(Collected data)
--------------------
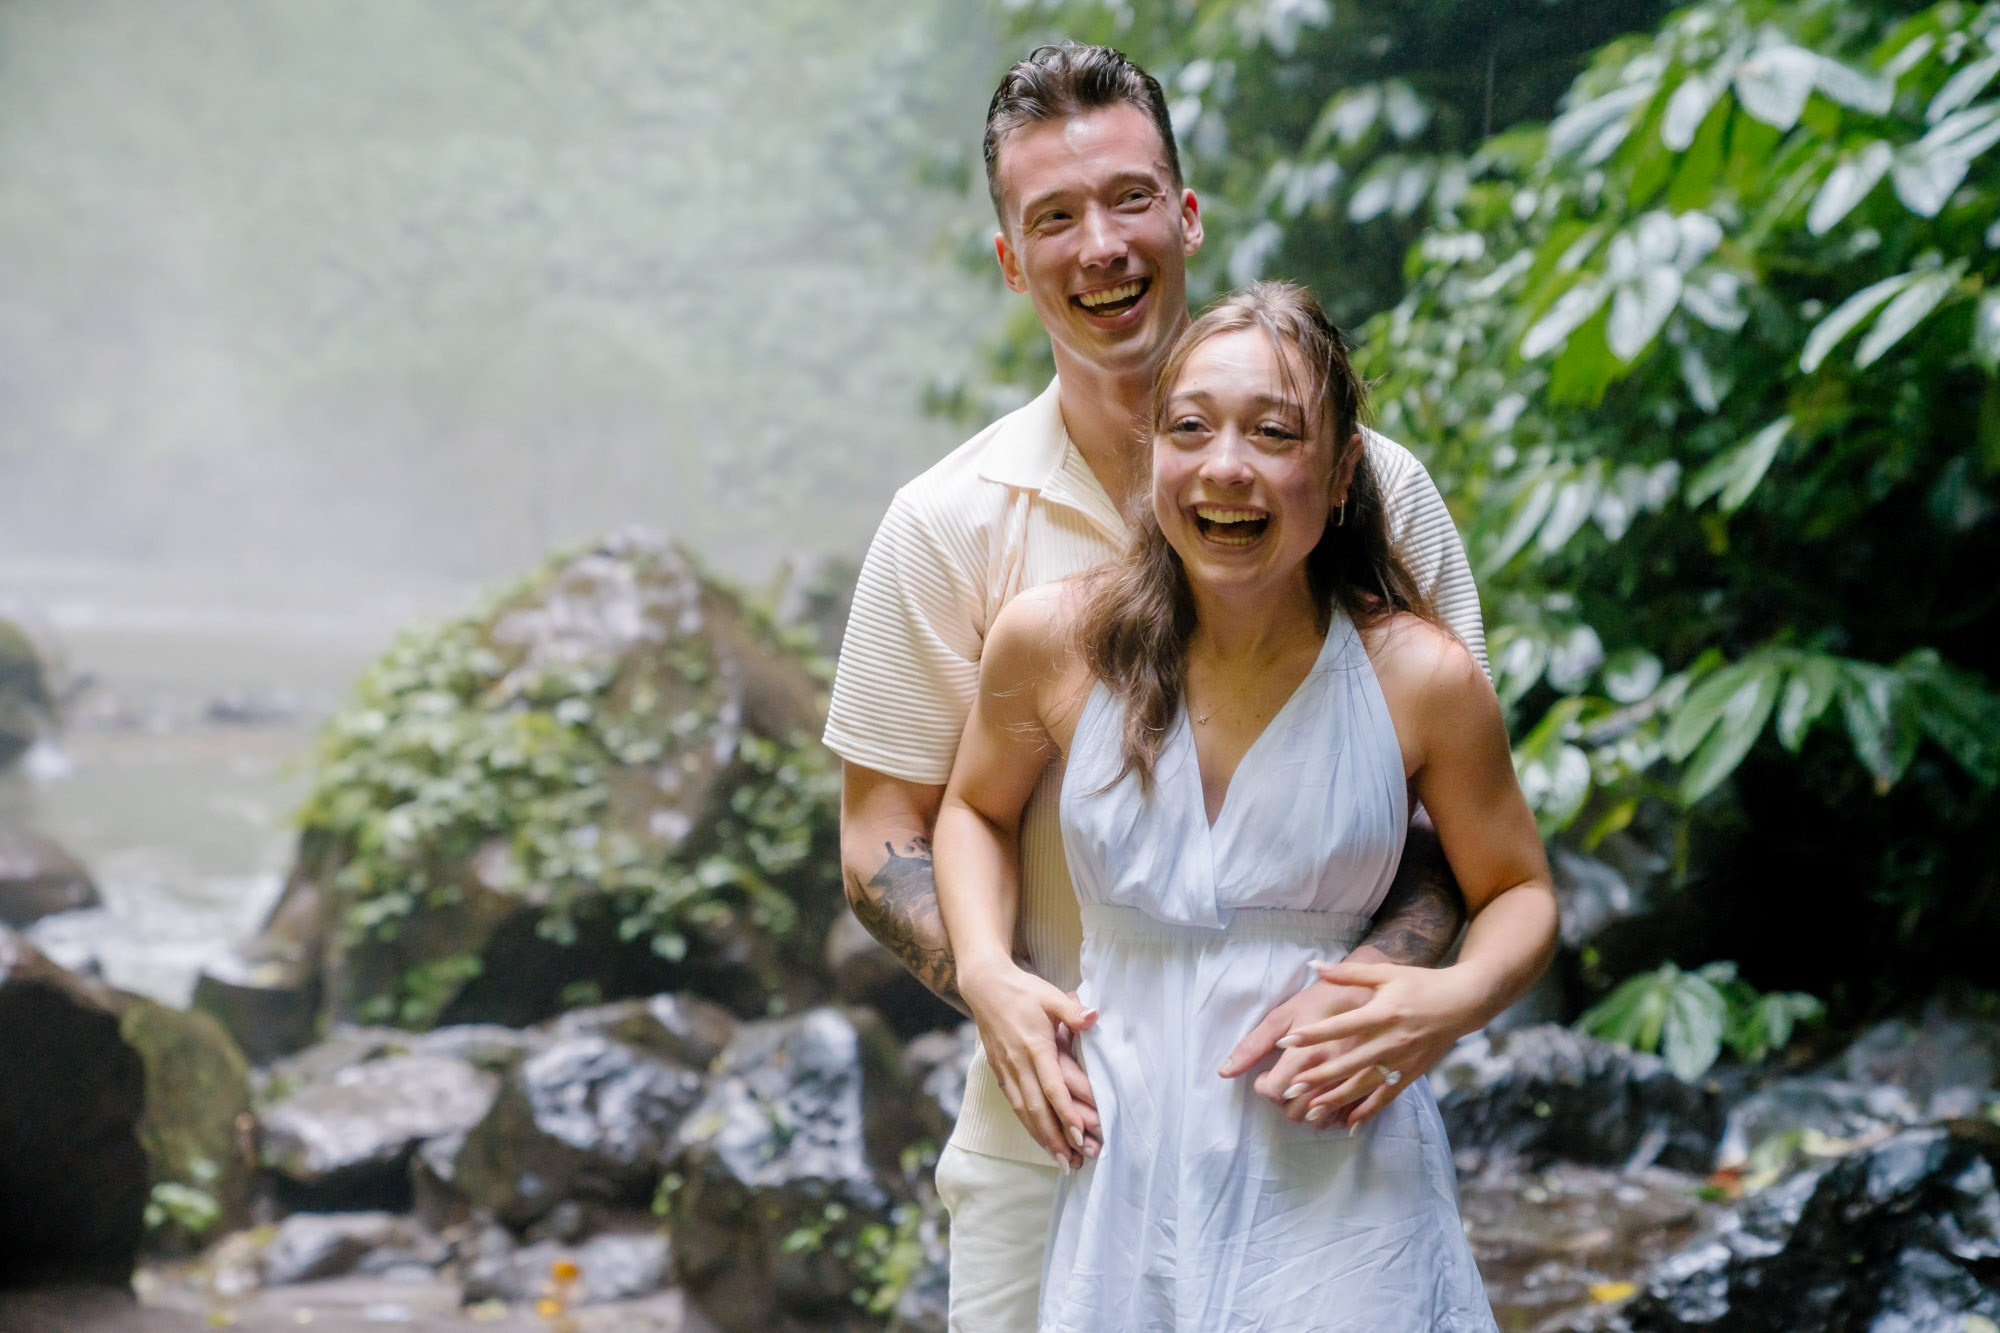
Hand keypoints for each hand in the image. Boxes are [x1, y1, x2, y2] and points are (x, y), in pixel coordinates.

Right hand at [960, 962, 1099, 1167]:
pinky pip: (1014, 1104)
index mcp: (1035, 1046)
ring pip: (1023, 1111)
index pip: (1052, 1087)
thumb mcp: (1050, 995)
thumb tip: (1094, 1017)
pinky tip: (1038, 1137)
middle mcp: (1019, 1063)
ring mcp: (1006, 1069)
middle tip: (1072, 1163)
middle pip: (1037, 1109)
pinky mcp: (999, 1071)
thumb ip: (1072, 1011)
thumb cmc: (1022, 990)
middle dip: (1055, 1139)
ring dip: (1041, 1137)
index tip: (1079, 1136)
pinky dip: (1027, 1124)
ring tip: (1059, 1160)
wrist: (984, 986)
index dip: (1066, 1114)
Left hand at [1216, 975, 1374, 1129]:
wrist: (1366, 987)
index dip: (1263, 1086)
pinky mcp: (1371, 1084)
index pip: (1275, 1092)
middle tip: (1283, 1081)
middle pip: (1297, 1112)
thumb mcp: (1282, 1015)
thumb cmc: (1320, 999)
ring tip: (1302, 1089)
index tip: (1266, 1074)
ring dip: (1306, 1110)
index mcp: (1307, 1054)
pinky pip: (1348, 1116)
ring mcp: (1354, 1081)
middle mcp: (1331, 1072)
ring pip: (1321, 1119)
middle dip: (1283, 1102)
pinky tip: (1326, 1098)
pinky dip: (1333, 1114)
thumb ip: (1253, 1045)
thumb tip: (1225, 1072)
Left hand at [1275, 960, 1480, 1128]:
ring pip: (1365, 1085)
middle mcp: (1392, 1040)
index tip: (1287, 1042)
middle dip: (1318, 1077)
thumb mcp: (1386, 973)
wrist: (1463, 1003)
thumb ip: (1349, 972)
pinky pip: (1387, 1096)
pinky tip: (1349, 1123)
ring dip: (1337, 1099)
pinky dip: (1368, 1111)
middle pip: (1349, 1063)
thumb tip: (1314, 965)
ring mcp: (1402, 1060)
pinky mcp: (1412, 1073)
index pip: (1341, 1027)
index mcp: (1383, 1013)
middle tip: (1290, 1088)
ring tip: (1311, 1110)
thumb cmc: (1421, 983)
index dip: (1313, 1035)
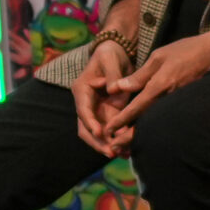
--------------------
--- DESCRIPTION OF THE TASK ---
Write out each entry exactly as given, but skip the pictures.

--- ANSWER TO THIS TASK ---
Hand keypoints for each hand in the image. Boxes are [x1, y1, x2, y2] and points are (x, y), in pixel coordinates.

Right hand at [960, 962, 1099, 1167]:
pinky pip: (1014, 1104)
index mcp: (1035, 1046)
ring pip: (1023, 1111)
index pip: (1052, 1087)
thumb mcp: (1050, 995)
thumb tip: (1094, 1017)
pinky tip: (1038, 1137)
middle mcp: (1019, 1063)
ring mcp: (1006, 1069)
middle tip: (1072, 1163)
middle pip: (1037, 1109)
pinky mcp: (999, 1071)
thumb ip: (1072, 1011)
thumb cmc: (1022, 990)
middle dip: (1055, 1139)
ring dip: (1041, 1137)
index tip: (1079, 1136)
pinky dip: (1027, 1124)
ring tip: (1059, 1160)
wrist: (984, 986)
index dip: (1066, 1114)
Left hand at [1216, 975, 1374, 1129]:
wrist: (1366, 987)
index dip: (1263, 1086)
pinky mcp: (1371, 1084)
index pip: (1275, 1092)
middle tip: (1283, 1081)
middle pip: (1297, 1112)
thumb mcp: (1282, 1015)
thumb cmc: (1320, 999)
ring tip: (1302, 1089)
index tip: (1266, 1074)
ring dip: (1306, 1110)
index mcp: (1307, 1054)
pinky pip: (1348, 1116)
ring mcp: (1354, 1081)
middle mcp: (1331, 1072)
ring pip: (1321, 1119)
middle dip: (1283, 1102)
pinky tip: (1326, 1098)
pinky dip: (1333, 1114)
thumb ip: (1253, 1045)
thumb tip: (1225, 1072)
Left hand at [1275, 960, 1480, 1128]:
ring pip: (1365, 1085)
middle mcp: (1392, 1040)
index tip: (1287, 1042)
middle dip: (1318, 1077)
thumb mcp: (1386, 973)
wrist: (1463, 1003)
thumb ip: (1349, 972)
pinky pip: (1387, 1096)
pinky tip: (1349, 1123)
ring dip: (1337, 1099)
pinky dip: (1368, 1111)
middle pip: (1349, 1063)
thumb tip: (1314, 965)
ring mcp: (1402, 1060)
pinky mcp: (1412, 1073)
index pip: (1341, 1027)
index mcp: (1383, 1013)
middle tip: (1290, 1088)
ring tip: (1311, 1110)
thumb cmc: (1421, 983)
index dip: (1313, 1035)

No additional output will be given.